### PASSAGE TO READ
Monday, October 7, 2019

Dynamic Tracing of MariaDB Server With bpftrace - Basic Example

Unlike the previous post, this one is not just a comment to some slides from the "Tracing and Profiling MySQL" talk at Percona Live Europe 2019. I am going to add the details that were missing there (as I was in a hurry and had forgotten to copy/paste proper outputs while testing). I am going to show how to add dynamic probe with "latest and greatest" bpftrace tool.

The goal is the same as before - try to add dynamic probe(s) to trace query execution. More specifically, to capture text of the queries executed by clients of MySQL server. As bpftrace requires new kernel and just does not work on Ubuntu 16.04, for the demonstration I use my Fedora 29 box with kernel 5.2.x and, for a change, get queries from Fedora's own MariaDB 10.3.17 installed from rpm packages there.

I have both bcc and bpftrace installed also from packages:
[openxs@fc29 ~]$ rpm -qa | grep bcc
[openxs@fc29 ~]$ rpm -qa | grep bpf
[openxs@fc29 ~]$
You can check fine manual for the details, but even basic -h option provides enough to start, as long as you already know some terms and probes syntax:
[openxs@fc29 ~]$ bpftrace -h
    bpftrace [options] filename
    bpftrace [options] -e 'program'

    -B MODE        output buffering mode ('line', 'full', or 'none')

### EXCERPTED RECORDS
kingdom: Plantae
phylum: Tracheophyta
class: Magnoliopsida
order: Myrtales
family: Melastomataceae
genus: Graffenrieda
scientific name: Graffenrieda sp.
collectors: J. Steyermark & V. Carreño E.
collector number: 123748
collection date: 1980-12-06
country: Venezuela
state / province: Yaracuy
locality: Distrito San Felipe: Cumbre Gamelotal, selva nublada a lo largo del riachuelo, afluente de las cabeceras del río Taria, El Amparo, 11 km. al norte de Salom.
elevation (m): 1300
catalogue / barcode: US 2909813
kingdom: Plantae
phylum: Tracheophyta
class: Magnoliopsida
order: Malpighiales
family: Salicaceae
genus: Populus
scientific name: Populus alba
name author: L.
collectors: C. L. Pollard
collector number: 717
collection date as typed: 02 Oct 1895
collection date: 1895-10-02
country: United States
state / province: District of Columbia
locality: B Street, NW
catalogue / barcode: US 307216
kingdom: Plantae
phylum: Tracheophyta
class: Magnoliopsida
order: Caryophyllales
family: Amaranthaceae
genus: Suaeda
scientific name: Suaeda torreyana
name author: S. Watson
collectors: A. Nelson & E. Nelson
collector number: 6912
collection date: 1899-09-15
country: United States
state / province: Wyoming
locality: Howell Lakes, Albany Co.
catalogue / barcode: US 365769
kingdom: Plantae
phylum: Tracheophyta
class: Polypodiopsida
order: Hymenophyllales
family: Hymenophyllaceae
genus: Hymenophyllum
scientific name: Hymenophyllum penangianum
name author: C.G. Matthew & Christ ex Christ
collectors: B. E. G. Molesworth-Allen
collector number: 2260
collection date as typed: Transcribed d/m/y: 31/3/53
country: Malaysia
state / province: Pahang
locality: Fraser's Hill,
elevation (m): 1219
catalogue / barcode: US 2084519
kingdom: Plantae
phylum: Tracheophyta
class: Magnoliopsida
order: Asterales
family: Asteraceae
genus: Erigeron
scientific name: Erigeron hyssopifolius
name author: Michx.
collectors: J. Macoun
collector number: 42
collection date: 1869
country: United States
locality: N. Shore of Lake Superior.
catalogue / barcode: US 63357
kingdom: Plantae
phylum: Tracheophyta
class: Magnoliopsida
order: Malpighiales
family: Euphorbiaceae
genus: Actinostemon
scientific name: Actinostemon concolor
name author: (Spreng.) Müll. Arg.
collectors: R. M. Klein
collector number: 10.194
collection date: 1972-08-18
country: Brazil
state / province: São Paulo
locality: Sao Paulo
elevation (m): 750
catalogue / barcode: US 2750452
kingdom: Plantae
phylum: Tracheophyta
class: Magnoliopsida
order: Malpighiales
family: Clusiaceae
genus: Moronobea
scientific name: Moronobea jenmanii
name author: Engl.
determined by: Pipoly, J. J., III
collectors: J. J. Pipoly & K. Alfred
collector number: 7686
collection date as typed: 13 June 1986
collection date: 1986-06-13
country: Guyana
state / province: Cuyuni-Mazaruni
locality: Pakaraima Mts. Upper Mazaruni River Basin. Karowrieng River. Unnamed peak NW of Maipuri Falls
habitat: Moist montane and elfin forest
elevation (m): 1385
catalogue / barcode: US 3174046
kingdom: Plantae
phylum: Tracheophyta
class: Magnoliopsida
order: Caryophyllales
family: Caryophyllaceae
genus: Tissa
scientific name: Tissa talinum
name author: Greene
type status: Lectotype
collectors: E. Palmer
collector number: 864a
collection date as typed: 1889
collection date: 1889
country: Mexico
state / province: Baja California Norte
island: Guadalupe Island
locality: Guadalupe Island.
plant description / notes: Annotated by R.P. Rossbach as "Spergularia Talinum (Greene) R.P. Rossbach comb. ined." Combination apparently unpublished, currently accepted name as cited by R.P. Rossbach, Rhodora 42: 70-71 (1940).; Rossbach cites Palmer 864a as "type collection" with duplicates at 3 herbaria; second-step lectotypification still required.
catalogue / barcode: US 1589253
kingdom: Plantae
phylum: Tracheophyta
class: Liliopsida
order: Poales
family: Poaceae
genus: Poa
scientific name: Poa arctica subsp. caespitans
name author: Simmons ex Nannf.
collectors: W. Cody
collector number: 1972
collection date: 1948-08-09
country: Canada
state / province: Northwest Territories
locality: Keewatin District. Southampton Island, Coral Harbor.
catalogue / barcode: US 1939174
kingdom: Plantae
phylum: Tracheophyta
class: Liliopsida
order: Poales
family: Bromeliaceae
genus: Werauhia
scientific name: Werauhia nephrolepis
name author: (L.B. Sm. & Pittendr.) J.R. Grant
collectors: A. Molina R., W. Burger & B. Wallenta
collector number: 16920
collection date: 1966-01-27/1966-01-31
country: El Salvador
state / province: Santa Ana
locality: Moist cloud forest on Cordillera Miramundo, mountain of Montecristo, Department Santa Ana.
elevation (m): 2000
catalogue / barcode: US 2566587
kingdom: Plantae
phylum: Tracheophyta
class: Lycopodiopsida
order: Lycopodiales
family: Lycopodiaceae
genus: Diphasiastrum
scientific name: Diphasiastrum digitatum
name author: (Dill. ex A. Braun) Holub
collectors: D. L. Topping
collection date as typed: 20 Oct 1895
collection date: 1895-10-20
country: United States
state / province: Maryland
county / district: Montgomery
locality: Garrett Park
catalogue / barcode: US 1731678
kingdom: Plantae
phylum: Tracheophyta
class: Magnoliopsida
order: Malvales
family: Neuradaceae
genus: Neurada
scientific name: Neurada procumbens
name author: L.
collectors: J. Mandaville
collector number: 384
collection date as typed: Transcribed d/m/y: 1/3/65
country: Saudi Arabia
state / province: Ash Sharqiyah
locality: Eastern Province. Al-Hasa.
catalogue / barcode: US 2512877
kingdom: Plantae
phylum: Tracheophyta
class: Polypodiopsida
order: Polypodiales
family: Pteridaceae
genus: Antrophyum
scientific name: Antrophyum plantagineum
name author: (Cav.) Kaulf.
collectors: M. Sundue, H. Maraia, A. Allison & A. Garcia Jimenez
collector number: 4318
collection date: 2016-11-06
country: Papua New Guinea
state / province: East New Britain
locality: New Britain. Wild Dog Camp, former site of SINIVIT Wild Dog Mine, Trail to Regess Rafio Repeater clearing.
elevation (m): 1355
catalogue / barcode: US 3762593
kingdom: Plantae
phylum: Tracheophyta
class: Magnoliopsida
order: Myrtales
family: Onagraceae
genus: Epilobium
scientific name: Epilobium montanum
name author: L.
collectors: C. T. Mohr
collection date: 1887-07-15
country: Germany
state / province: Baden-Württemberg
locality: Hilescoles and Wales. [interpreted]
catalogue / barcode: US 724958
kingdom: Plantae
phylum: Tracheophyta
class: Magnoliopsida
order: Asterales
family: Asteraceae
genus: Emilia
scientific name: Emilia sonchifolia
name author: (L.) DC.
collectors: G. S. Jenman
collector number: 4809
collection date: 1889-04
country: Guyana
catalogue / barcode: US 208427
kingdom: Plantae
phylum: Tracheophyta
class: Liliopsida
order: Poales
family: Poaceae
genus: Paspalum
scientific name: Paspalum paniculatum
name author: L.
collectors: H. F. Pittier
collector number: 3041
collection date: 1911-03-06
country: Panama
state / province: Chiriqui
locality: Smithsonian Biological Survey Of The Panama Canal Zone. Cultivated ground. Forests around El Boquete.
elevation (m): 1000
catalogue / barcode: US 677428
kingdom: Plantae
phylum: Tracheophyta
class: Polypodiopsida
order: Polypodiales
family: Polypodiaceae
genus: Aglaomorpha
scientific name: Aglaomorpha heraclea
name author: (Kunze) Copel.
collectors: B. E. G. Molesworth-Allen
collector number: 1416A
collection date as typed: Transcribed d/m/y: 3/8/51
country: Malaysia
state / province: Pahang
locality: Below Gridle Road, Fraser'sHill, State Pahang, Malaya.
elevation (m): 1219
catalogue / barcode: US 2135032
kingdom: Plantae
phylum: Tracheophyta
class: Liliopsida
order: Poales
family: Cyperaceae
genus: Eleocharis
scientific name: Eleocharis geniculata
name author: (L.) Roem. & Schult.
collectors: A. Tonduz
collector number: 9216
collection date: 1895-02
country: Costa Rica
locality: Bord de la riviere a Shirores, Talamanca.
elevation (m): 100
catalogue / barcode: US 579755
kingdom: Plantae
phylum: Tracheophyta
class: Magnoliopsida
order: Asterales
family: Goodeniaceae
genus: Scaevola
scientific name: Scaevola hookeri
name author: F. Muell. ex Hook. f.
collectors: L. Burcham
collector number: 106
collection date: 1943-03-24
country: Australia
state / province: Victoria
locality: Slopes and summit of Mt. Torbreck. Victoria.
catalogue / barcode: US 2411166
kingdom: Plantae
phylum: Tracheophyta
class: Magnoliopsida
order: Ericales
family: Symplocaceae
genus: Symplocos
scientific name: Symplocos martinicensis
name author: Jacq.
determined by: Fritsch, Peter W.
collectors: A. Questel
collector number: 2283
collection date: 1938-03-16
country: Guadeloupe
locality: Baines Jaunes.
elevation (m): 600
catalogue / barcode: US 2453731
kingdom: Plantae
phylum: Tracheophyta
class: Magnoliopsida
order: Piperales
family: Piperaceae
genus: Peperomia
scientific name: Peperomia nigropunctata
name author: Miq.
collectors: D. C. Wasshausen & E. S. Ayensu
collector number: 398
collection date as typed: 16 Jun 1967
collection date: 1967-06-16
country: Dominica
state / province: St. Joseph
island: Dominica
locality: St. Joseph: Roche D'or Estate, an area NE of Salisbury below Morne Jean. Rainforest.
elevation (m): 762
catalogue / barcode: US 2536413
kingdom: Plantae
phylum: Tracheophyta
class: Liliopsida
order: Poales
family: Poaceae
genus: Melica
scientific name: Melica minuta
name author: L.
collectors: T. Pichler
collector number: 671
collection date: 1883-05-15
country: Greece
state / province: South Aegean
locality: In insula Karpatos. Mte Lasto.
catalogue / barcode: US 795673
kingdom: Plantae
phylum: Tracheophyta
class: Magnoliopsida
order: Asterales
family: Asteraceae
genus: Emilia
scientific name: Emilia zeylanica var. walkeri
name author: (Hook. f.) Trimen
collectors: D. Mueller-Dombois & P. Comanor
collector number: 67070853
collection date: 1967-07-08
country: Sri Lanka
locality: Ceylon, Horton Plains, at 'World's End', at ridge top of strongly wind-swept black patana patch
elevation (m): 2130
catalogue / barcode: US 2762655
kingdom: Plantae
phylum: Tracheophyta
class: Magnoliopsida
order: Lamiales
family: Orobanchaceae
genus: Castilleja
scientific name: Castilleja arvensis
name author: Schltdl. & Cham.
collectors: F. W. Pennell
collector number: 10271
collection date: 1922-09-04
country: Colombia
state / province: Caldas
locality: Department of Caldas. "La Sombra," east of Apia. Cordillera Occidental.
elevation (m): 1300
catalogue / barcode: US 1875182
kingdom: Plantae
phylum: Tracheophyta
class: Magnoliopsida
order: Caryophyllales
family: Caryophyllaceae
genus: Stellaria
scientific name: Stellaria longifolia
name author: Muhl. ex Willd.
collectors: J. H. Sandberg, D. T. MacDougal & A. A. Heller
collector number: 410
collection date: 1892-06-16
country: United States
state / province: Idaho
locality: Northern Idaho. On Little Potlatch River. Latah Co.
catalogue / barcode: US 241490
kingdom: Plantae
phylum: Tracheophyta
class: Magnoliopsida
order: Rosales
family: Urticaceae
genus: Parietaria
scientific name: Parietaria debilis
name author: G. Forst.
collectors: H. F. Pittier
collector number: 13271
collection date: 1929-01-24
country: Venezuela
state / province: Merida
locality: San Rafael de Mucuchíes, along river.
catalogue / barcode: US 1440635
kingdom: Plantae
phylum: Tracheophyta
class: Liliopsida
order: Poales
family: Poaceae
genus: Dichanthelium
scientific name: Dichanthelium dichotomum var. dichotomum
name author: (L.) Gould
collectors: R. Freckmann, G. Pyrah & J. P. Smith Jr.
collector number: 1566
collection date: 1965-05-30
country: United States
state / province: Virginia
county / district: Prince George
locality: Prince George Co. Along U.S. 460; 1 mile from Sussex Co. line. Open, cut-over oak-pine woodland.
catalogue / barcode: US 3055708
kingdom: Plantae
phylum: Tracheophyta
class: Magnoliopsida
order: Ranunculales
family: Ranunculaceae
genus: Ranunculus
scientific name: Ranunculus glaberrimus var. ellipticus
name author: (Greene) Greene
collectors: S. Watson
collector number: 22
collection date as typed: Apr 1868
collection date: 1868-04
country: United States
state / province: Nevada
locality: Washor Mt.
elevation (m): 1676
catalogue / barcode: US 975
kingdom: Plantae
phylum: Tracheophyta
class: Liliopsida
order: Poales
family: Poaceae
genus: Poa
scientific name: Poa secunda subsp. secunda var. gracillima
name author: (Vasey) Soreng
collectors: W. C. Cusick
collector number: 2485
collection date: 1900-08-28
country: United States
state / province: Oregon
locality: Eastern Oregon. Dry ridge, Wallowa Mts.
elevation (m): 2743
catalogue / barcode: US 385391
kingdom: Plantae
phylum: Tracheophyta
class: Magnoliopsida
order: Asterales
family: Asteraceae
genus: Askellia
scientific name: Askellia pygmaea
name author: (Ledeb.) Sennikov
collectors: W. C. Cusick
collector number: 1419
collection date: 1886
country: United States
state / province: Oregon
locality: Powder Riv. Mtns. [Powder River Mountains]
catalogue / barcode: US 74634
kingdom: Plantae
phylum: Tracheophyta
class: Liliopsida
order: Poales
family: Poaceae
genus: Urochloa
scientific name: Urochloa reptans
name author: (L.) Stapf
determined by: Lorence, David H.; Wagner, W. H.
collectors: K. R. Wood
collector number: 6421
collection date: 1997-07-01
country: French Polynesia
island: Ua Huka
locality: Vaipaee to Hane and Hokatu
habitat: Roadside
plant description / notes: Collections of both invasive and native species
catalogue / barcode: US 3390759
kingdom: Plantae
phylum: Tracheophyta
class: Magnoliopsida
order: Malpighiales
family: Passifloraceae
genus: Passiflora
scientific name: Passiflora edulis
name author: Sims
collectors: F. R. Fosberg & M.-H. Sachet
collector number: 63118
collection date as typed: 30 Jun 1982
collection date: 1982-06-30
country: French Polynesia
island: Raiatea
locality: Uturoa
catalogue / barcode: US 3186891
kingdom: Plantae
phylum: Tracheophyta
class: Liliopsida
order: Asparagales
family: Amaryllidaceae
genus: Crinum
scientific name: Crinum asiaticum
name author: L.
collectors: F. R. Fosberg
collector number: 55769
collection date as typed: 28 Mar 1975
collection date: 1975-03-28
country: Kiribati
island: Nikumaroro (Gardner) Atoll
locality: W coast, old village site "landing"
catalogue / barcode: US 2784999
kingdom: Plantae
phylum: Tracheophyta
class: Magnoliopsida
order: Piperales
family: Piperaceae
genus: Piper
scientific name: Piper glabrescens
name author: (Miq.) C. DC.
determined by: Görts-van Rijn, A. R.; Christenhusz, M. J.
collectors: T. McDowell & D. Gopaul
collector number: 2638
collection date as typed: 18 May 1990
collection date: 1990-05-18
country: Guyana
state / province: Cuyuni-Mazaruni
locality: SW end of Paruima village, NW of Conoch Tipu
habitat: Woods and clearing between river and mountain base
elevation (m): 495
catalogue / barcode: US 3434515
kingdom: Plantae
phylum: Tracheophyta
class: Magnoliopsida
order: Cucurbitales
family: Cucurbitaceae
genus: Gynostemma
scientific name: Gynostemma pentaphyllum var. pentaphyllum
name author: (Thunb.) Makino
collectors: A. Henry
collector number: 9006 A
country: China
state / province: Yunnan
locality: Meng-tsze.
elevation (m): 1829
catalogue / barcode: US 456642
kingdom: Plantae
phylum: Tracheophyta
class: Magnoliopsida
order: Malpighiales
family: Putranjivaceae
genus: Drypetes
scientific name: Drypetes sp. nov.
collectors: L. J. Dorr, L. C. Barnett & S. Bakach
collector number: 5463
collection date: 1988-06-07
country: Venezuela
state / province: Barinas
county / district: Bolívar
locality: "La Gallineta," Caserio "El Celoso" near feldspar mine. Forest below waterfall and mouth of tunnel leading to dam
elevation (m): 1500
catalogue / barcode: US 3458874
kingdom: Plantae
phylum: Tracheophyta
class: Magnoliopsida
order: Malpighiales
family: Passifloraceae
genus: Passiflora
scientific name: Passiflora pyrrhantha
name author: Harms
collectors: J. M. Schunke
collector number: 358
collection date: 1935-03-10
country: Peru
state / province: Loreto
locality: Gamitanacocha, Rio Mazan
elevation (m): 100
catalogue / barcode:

### TASK REQUIREMENTS
Continue the post about tracing MariaDB Server with bpftrace, starting right after the last line shown.

### EXPECTED ANSWER
    -d             debug info dry run
    -dd            verbose debug info dry run
    -e 'program'   execute this program
    -h             show this help message
    -l [search]    list probes
    -p PID         enable USDT probes on PID
    -c 'CMD'       run CMD and enable USDT probes on resulting process
    -v             verbose messages
    --version      bpftrace version

    BPFTRACE_STRLEN           [default: 64] bytes on BPF stack per str()
    BPFTRACE_NO_CPP_DEMANGLE  [default: 0] disable C++ symbol demangling

bpftrace -l '*sleep*'
    list probes containing "sleep"
bpftrace -e 'kprobe:do_nanosleep { printf("PID %d sleeping...\n", pid); }'
    trace processes calling sleep
bpftrace -e 'tracepoint:raw_syscalls:sys_enter { @[comm] = count(); }'
    count syscalls by process name
In our case we need to define uprobe for proper mysqld binary and trace the dispatch_command() function. Before we start, note that parameters of dispatch_command() in MariaDB 10.3 are not the same as in Percona Server 5.7 I've used in the previous post. Basically, this function starts as follows in sql/
   1570 bool dispatch_command(enum enum_server_command command, THD *thd,
   1571                       char* packet, uint packet_length, bool is_com_mult        i,
   1572                       bool is_next_command)
Note the third argument, packet. If the first argument, command. is SQL_QUERY, then packet contains the query text (as a zero-terminated string) for sure (it's also true for many other commands, but let me skip the details for now). That's why we'll use third argument in our uprobe to capture the SQL text.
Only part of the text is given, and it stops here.